Cała sprawa wynikła z planowanego dziennego przebiegu tramwajów – miasto wraz z inżynierem kontraktu uznało, że każdy z wozów będzie mógł przejechać każdego dnia 300 kilometrów. Mocno upraszczając byłoby to około 30 przejazdów na trasie podstawowej Dworzec Główny – Jaroty, a ponieważ kurs tam i z powrotem  zajmować ma – znów w przybliżeniu – godzinę, to można w wielkim skrócie, że każdy pojazd mógłby być eksploatowany przez 15 godzin dziennie. Tymczasem okazało się, że unijne normy stanowią inaczej i tramwaj może maksymalnie przejeżdżać w ciągu dnia 250 kilometrów. Przepisy unijne są często obiektem anegdot, ale akurat w tym przypadku okazują się bardzo przydatne i świetnie, że dobry wujek z Brukseli, który wykłada 85% pieniędzy, pilnuje, żeby były one wydawane rozsądnie. Skrócenie dnia pracy tramwaju z 15 do 12-13 godzin po pierwsze da więcej czasu na bieżące prace eksploatacyjne (przy maksymalnym wykorzystaniu wozów prace ograniczone byłyby właściwie tylko do pory nocnej), a po drugie w istotny sposób wydłuży żywotność tramwaju. Tę – przypomnijmy – szacuje się na 30 lat (chociaż niemieckie tramwaje z lat 60. i 70. kursujące z powodzeniem w wielu polskich miastach pokazują, że to szacunek bardzo ostrożny), podczas gdy tabor autobusowy zużywa się dwa razy szybciej, bo do kasacji trafia przeciętnie po 15 latach.
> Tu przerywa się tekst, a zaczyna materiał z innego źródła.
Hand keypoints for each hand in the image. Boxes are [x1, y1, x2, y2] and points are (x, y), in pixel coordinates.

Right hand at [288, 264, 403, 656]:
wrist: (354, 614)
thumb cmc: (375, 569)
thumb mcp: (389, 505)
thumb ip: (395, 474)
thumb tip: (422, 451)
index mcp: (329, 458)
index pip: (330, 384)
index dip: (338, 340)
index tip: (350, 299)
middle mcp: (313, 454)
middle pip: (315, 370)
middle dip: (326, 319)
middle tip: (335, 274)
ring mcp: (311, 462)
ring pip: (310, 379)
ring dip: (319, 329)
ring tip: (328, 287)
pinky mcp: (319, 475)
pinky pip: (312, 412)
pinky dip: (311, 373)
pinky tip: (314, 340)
Na taką sytuację można było zareagować dwojako: albo skrócić trasy tramwajów, co raczej w grę nie wchodziło, albo zamówić więcej pojazdów. Zwyciężyła druga opcja – zdroworozsądkowa – i przyniesie to niemal same korzyści. Być może uda się zwiększyć częstotliwość kursowania na liniach Dworzec Główny – Jaroty i Dworzec Główny – Kortowo, gdzie zaplanowany jest takt 20-minutowy (o pierwszych przymiarkach do rozkładów jazdy informowaliśmy w sierpniu 2010 roku). Piszemy „być może”, bo wymaga to bardziej precyzyjnych wyliczeń. Nawet jeśli częstotliwość kursowania się nie zwiększy, to możliwe, że zyskamy rezerwę, czyli wóz pojawiający się w ruchu liniowym w wypadku awarii któregoś z tramwajów albo w razie potrzeby doraźnego zagęszczenia kursów.
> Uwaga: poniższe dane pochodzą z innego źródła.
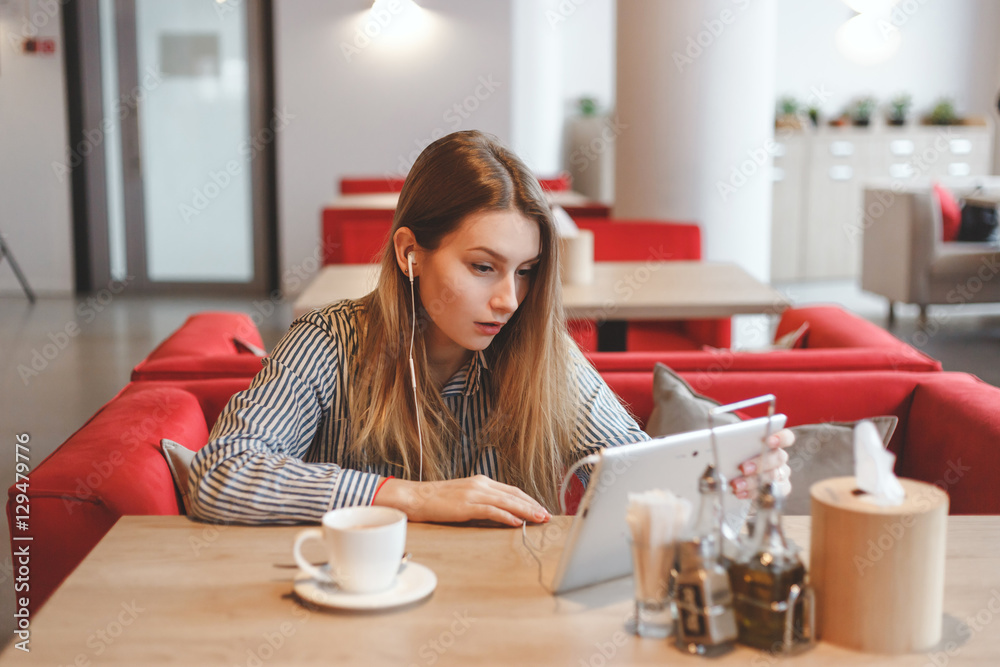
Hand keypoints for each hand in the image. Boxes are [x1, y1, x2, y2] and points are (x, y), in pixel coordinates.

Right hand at [372, 475, 551, 527]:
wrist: (416, 497)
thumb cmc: (438, 500)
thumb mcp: (464, 496)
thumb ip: (482, 502)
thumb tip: (501, 514)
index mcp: (482, 482)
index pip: (512, 490)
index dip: (528, 500)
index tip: (540, 508)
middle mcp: (481, 484)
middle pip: (514, 494)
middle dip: (533, 505)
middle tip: (547, 515)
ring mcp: (474, 494)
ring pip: (507, 501)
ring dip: (526, 511)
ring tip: (539, 519)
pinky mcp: (467, 505)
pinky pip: (492, 510)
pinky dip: (507, 516)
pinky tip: (517, 522)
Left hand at [730, 429, 793, 498]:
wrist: (732, 470)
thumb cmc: (735, 453)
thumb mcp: (733, 445)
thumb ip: (735, 442)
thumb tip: (724, 444)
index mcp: (773, 442)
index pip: (786, 437)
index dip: (781, 438)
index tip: (769, 441)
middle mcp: (779, 457)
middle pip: (778, 458)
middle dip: (760, 463)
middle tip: (743, 468)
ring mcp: (781, 474)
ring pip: (774, 477)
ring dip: (753, 481)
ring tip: (736, 485)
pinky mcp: (777, 490)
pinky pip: (771, 493)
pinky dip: (754, 493)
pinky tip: (740, 493)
Na pewno za to tramwaje będą mogły więcej czasu spędzać w zajezdni, co ułatwi bieżące przeglądy. Gdyby było ich mniej – a w pewnym momencie mowa była nawet o zamówieniu tylko 11 wozów – byłyby eksploatowane przez dłuższy czas, do zajezdni zjeżdżałyby więc równie późno i wszystkie musiałyby być konserwowane w nocy. Jednoczesna obsługa ponad dziesiątki tramwajów wymagałaby albo większej liczby zatrudnionych (a to niestety podwyższa koszty), albo rzadszych przeglądów, co z kolei wpływa na żywotność wozów. Gdy tramwajów będzie więcej, można to będzie rozsądniej rozplanować.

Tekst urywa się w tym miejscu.